Open kasperdanielhansen opened 8 years ago
There have been multiple requests for an ability to remove probes prior to various normalization routines, for example based on detection P values. Whether this should be done by completely removing rows in the object or by allowing NAs in the object, is unclear to me at present. One argument against NAs in the object is that it adds (IMO) some frailty: now everything has to be able to deal with NAs, which implies different number of observations for each CpG. Conclusion: I think I'll make it easier to remove rows, and to remove rows based on detectionP.
We added subsetByLoci()
. Still need to check that removal based on detectionP()
is easy.
I'm going to bump this request. Subsetting the samplesheet prior to creation of an RGset seems most straightforward, but I get a failure: "anyDuplicated(!basenames) is not TRUE"
Doesn't make sense since the full samplesheet runs fine...?
Subsetting the RGset just seems like doing more work needlessly. Granted, what do I know, especially seeing as I'm too much a novice to contribute to the solution myself. Thank you for your time.

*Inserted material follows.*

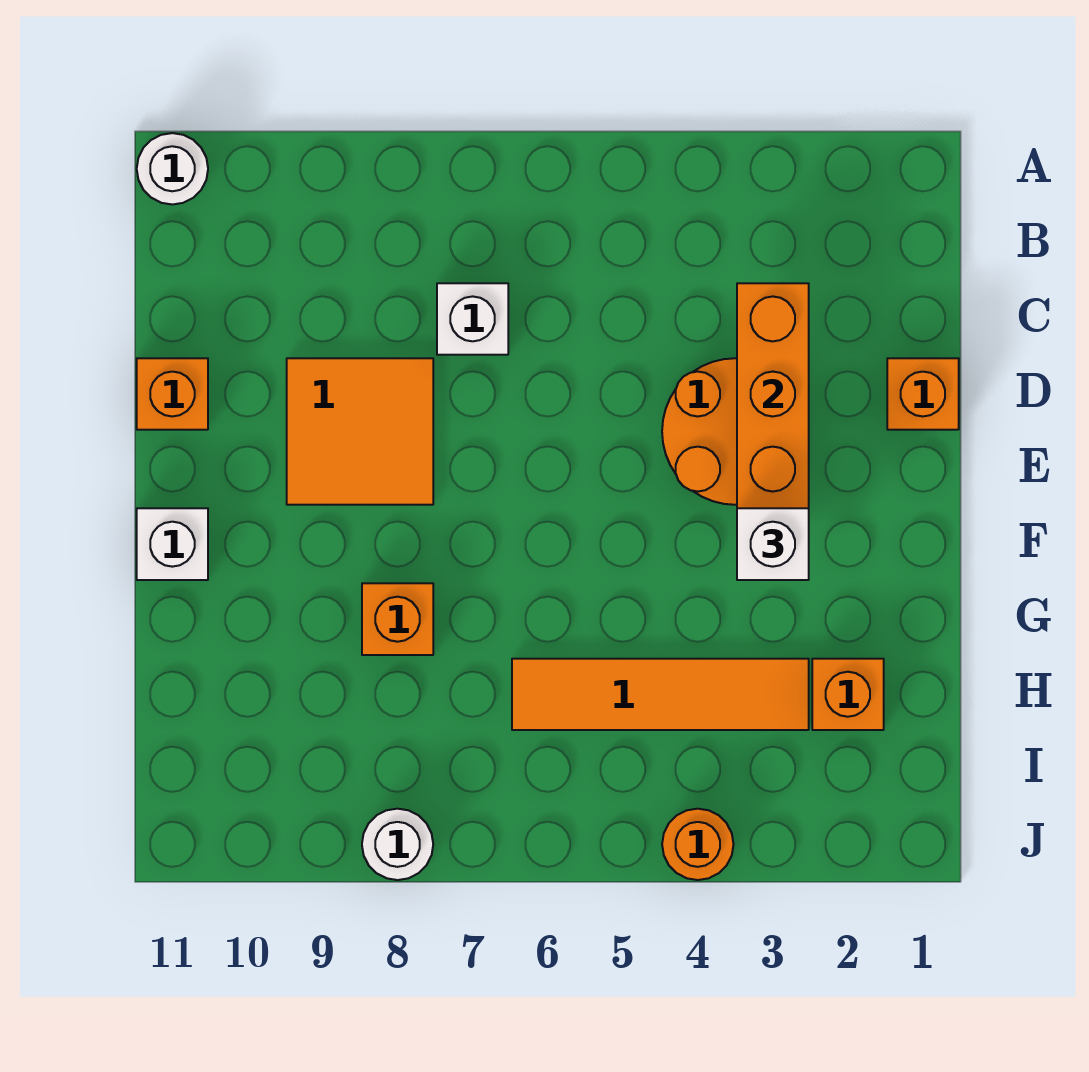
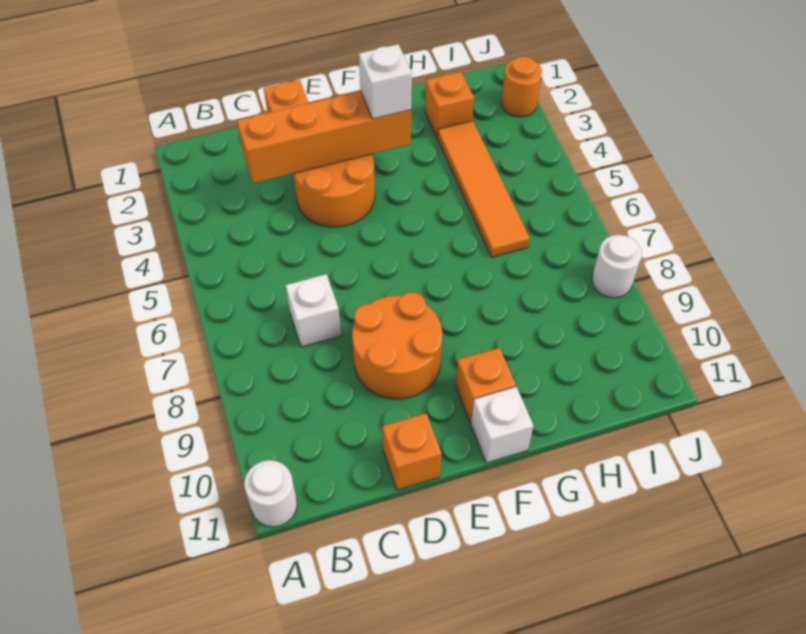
orange tile D8:E9 level 1 -> orange round brick D8:E9 level 1
orange brick G8 level 1 -> orange brick F10 level 1
orange round brick J4 level 1 -> orange round brick J2 level 1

I don't understand this report at all. Could you please post how you subset the samplesheet as well as the first couple of lines (output of head(samplesheet)
)?
I "delete rows" in LibreOffice's Calc, and then resave the file. I don't think the issue is in the "resaving".
The first seven lines remain the header of the samplesheet. Everything below is the standard table you'd have left. Sample name, well, etc. I removed rows below this.
Attempting to read this in produces the duplicate basenames issue...although I don't understand in the slightest as to why/how.
Alternatively, I would just remove them from the RGchannelset object, but I'm running into hell with being unable to subset how I'd like to (subset RGset@colData@rownames from a list-vector of IDs I want).
However, everything I find online points towards subsetting after the preprocessing has been done, which seems technically incorrect.
Thank you very much for the help on this, I greatly appreciate it.
From: Maarten van Iterson mviterson@gmail.com
Add function argument na.rm=FALSE/TRUE to detectionP which should be passed to colMedians and colMads such that detectionP can handle NAs in the Red and Green intensity matrices of an rgSet. If na.rm=TRUE some detection P-values will be NA, if these were NA on the probe-level, but this is we want. For example, we use this for some probe-level filtering steps e.g. on the number of beads minimally required.